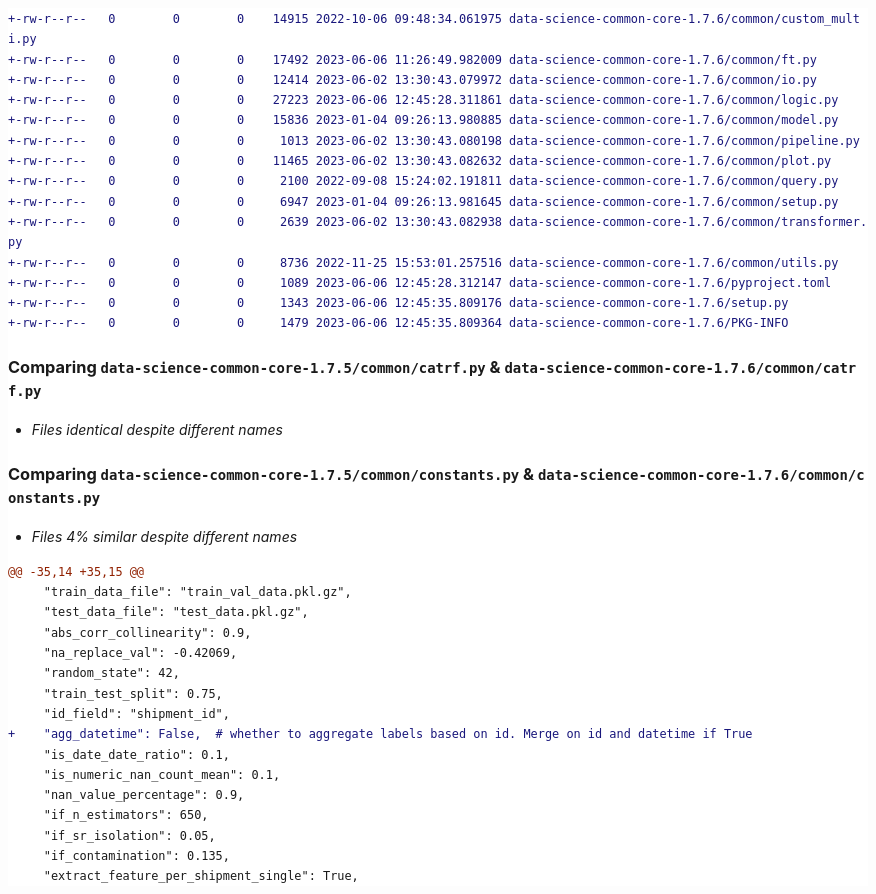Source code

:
 ```diff
+-rw-r--r--   0        0        0    14915 2022-10-06 09:48:34.061975 data-science-common-core-1.7.6/common/custom_multi.py
+-rw-r--r--   0        0        0    17492 2023-06-06 11:26:49.982009 data-science-common-core-1.7.6/common/ft.py
+-rw-r--r--   0        0        0    12414 2023-06-02 13:30:43.079972 data-science-common-core-1.7.6/common/io.py
+-rw-r--r--   0        0        0    27223 2023-06-06 12:45:28.311861 data-science-common-core-1.7.6/common/logic.py
+-rw-r--r--   0        0        0    15836 2023-01-04 09:26:13.980885 data-science-common-core-1.7.6/common/model.py
+-rw-r--r--   0        0        0     1013 2023-06-02 13:30:43.080198 data-science-common-core-1.7.6/common/pipeline.py
+-rw-r--r--   0        0        0    11465 2023-06-02 13:30:43.082632 data-science-common-core-1.7.6/common/plot.py
+-rw-r--r--   0        0        0     2100 2022-09-08 15:24:02.191811 data-science-common-core-1.7.6/common/query.py
+-rw-r--r--   0        0        0     6947 2023-01-04 09:26:13.981645 data-science-common-core-1.7.6/common/setup.py
+-rw-r--r--   0        0        0     2639 2023-06-02 13:30:43.082938 data-science-common-core-1.7.6/common/transformer.py
+-rw-r--r--   0        0        0     8736 2022-11-25 15:53:01.257516 data-science-common-core-1.7.6/common/utils.py
+-rw-r--r--   0        0        0     1089 2023-06-06 12:45:28.312147 data-science-common-core-1.7.6/pyproject.toml
+-rw-r--r--   0        0        0     1343 2023-06-06 12:45:35.809176 data-science-common-core-1.7.6/setup.py
+-rw-r--r--   0        0        0     1479 2023-06-06 12:45:35.809364 data-science-common-core-1.7.6/PKG-INFO
```

### Comparing `data-science-common-core-1.7.5/common/catrf.py` & `data-science-common-core-1.7.6/common/catrf.py`

 * *Files identical despite different names*

### Comparing `data-science-common-core-1.7.5/common/constants.py` & `data-science-common-core-1.7.6/common/constants.py`

 * *Files 4% similar despite different names*

```diff
@@ -35,14 +35,15 @@
     "train_data_file": "train_val_data.pkl.gz",
     "test_data_file": "test_data.pkl.gz",
     "abs_corr_collinearity": 0.9,
     "na_replace_val": -0.42069,
     "random_state": 42,
     "train_test_split": 0.75,
     "id_field": "shipment_id",
+    "agg_datetime": False,  # whether to aggregate labels based on id. Merge on id and datetime if True
     "is_date_date_ratio": 0.1,
     "is_numeric_nan_count_mean": 0.1,
     "nan_value_percentage": 0.9,
     "if_n_estimators": 650,
     "if_sr_isolation": 0.05,
     "if_contamination": 0.135,
     "extract_feature_per_shipment_single": True,
```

+-------+

Instructions to follow: Bring together all lines from the listing that contain the word "Comparing".

Response to the exercise:
### Comparing `data-science-common-core-1.7.5/common/catrf.py` & `data-science-common-core-1.7.6/common/catrf.py`
### Comparing `data-science-common-core-1.7.5/common/constants.py` & `data-science-common-core-1.7.6/common/constants.py`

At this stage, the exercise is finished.